The reason I do these things is to continue to be an example. Primarily to my kids, and my grandkids. I look at them and hope that they see me flawed yet pressing on determinedly, and are encouraged that they can do the same. I've presented myself as being a badass pretty much my whole life, while inside feeling very much like a wounded bird. I've done SO many more things I'm proud of than not, though I feel SO much more shame than confidence. To quote my son, I am "deeply conflicted."

All of this to say, I feel bad today because I was courageous yesterday. It's just part of the cycle. Like that prophet that slew all the prophets of Baal and then the next day went and sat under a tree and begged God to just let him die. It's the human condition and I am SOOOOO frailly human. It's okay to feel like shit as long as I know that I am NOT shit. And it's okay if you do, too.

Friday, September 16, 2016

COMING OUT: The parking edition

I just want to come out and say that I SUCK AT PARKING MY TRUCK.

Now, to be fair, I can parallel park like a *MF* and I could back my truck through a corn maze and touch absolutely nothing. But when it comes to actually parking, I find myself trying and retrying, moving back and forth, getting out and looking critically at it, getting back in and moving back and forth some more, before finally just slamming the PRNDL in park and letting it just sit there all crooked. Like it parked itself that way and I'm tired of trying to reason with it.

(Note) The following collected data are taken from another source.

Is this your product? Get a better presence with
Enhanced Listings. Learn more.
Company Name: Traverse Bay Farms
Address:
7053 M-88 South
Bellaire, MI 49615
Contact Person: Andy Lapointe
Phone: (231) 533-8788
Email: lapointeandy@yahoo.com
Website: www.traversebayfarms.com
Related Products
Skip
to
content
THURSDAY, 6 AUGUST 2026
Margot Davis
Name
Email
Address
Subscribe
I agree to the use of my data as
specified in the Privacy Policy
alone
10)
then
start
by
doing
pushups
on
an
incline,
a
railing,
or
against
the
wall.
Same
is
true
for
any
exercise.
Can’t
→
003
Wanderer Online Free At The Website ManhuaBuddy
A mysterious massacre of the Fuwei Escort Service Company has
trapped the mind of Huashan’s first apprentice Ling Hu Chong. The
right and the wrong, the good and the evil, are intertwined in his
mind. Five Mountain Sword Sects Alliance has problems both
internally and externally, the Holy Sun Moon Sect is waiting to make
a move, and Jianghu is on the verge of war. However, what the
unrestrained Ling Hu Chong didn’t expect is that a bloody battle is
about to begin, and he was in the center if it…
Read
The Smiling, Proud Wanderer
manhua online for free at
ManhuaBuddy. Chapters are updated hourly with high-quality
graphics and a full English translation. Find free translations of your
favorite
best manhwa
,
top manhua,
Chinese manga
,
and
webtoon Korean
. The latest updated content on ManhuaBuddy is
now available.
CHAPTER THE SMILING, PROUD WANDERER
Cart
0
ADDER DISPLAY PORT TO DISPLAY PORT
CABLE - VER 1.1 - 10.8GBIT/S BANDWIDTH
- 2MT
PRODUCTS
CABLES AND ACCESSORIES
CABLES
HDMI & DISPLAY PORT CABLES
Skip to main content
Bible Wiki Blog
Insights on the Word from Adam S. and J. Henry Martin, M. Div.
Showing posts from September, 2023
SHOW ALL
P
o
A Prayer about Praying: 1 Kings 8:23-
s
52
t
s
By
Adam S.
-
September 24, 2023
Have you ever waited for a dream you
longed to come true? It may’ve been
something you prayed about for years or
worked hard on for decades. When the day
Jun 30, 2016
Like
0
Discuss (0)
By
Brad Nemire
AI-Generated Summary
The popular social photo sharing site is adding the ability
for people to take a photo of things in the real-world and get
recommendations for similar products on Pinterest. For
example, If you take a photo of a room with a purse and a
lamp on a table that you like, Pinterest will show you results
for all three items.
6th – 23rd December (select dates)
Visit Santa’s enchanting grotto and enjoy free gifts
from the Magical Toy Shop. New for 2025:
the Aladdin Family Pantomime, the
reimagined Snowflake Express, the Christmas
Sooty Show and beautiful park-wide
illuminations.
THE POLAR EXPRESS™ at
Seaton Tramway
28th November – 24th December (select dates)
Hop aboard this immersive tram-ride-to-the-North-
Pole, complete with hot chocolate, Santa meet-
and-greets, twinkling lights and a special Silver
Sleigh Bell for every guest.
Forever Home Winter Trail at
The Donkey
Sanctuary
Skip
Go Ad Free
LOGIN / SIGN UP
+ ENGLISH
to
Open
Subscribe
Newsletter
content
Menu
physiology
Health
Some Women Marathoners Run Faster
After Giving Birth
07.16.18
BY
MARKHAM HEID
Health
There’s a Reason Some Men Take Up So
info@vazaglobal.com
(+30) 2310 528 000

Once I've given up, I try to remind myself (while walking through a parking lot and in front of giant store or restaurant windows) that I'm not actually interesting enough for anyone to stop their lives to watch me park, and I chide myself for the vanity masquerading as self-consciousness.  


This last picture was in the parking lot at an OES chapter meeting (go Adah #49!). I finally gave up and just headed inside. After a few minutes, an older man came up to me and said, "Honey, we don't judge here. You just park any old way you like."

Just because I'm paranoid DOESN'T mean they're not watching me!!!!